Stern has a wry wit, which appears in a number of her poems. I loved the wit on display in “Pine Sol.” Each poem showcases how our life experiences shape us as people, and how not all of these experiences necessarily are good. The title poem speaks of a mother making room for her child in her full life, carving out a space for this young person whose name is like music.  From our first moments, we are given a name, and even just this name and its sounds will shape us.
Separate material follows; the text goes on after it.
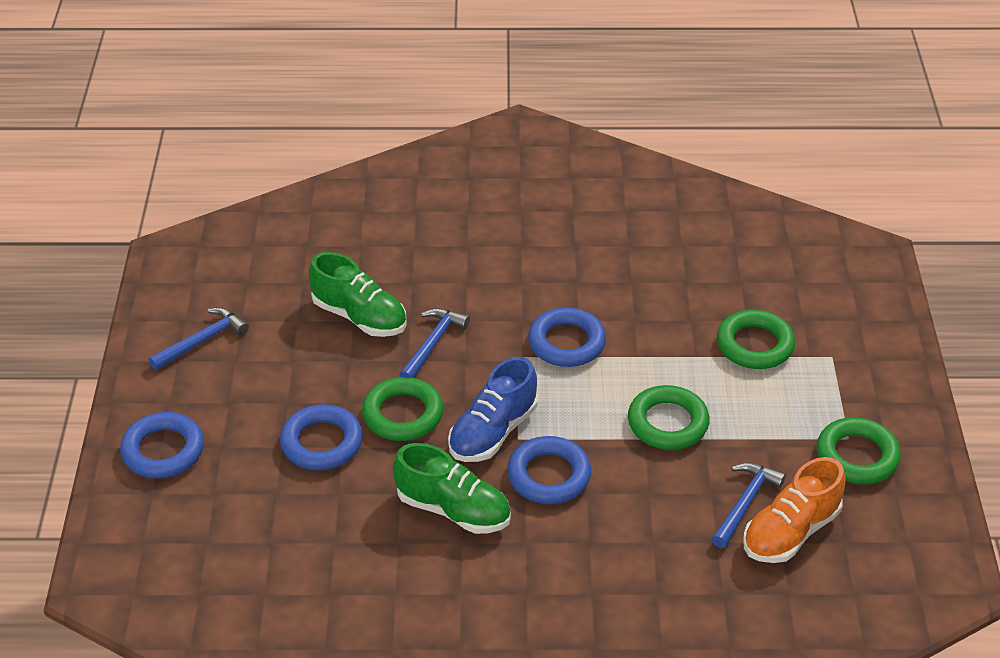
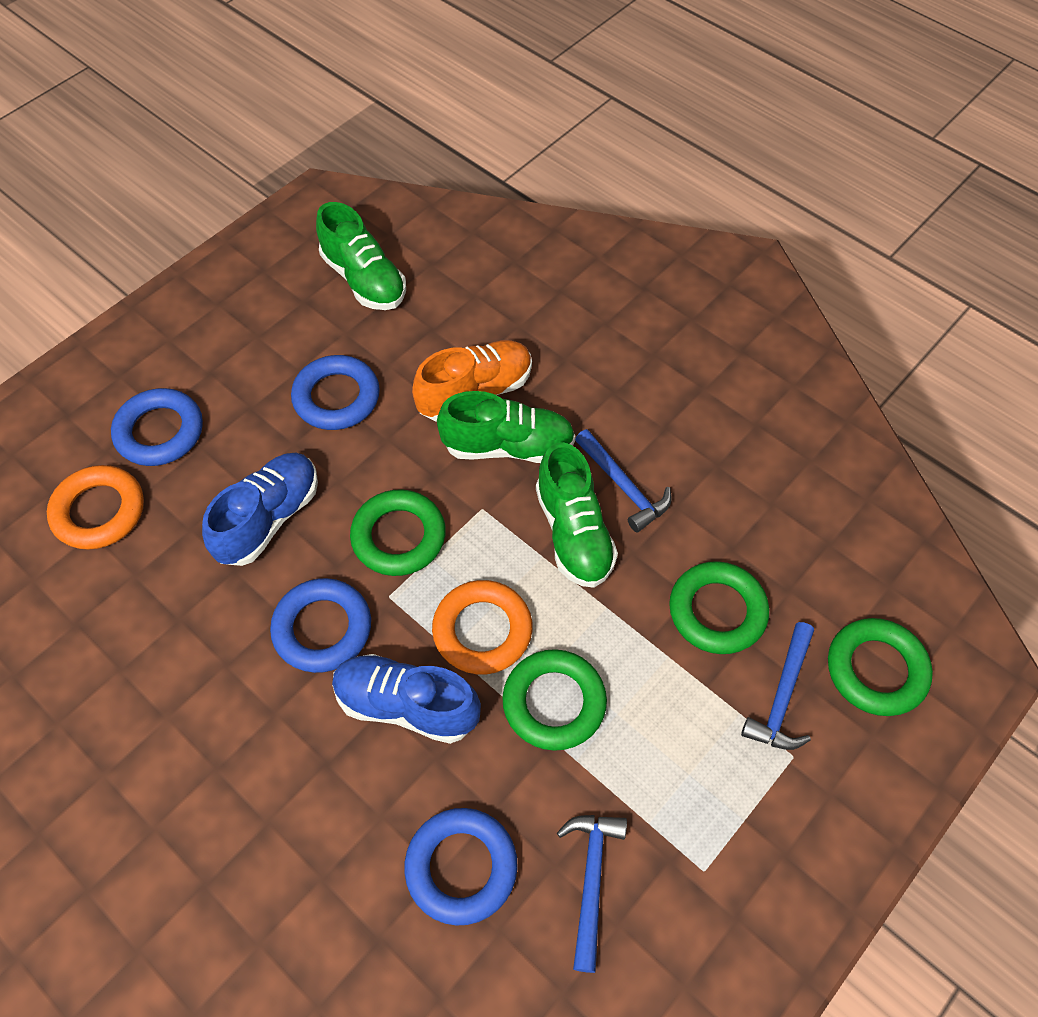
blue shoe: [448,357,538,462] = 1 -> [202,453,318,566] [332,654,481,744] = 2
green shoe: [309,252,407,337] [393,443,511,534] = 2 -> [316,202,406,310] [437,391,575,463] [536,442,618,588] = 3
orange ring: none = 0 -> [47,465,144,550] [432,580,533,674] = 2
As Close As I Can by Toni Stern is a collection of life’s beauty, the tarnished and the shiny.  There is life in between those moments that is lived, and those in-between moments are just as precious as the others that are burned into our memories.

RATING: Quatrain

About the Poet:

Born and raised in Los Angeles, Toni Stern enjoyed a highly productive collaboration with singer-songwriter Carole King. Stern wrote the lyrics for several of King’s songs of the late ’60s and early ’70s, most notably “It’s Too Late,” for the album Tapestry. The album has sold more than 25 million copies worldwide, and received numerous industry awards.  In 2012, Tapestry was honored with inclusion in the National Recording Registry to be preserved by the Library of Congress; in 2013, King played “It’s Too Late” at the White House. That song and Stern’s “Where You Lead” feature in the Broadway hit Beautiful: The Carole King Musical.  “Where You Lead” is also the theme song for the acclaimed television series Gilmore Girls.  Stern’s music has been recorded by numerous artists throughout the years.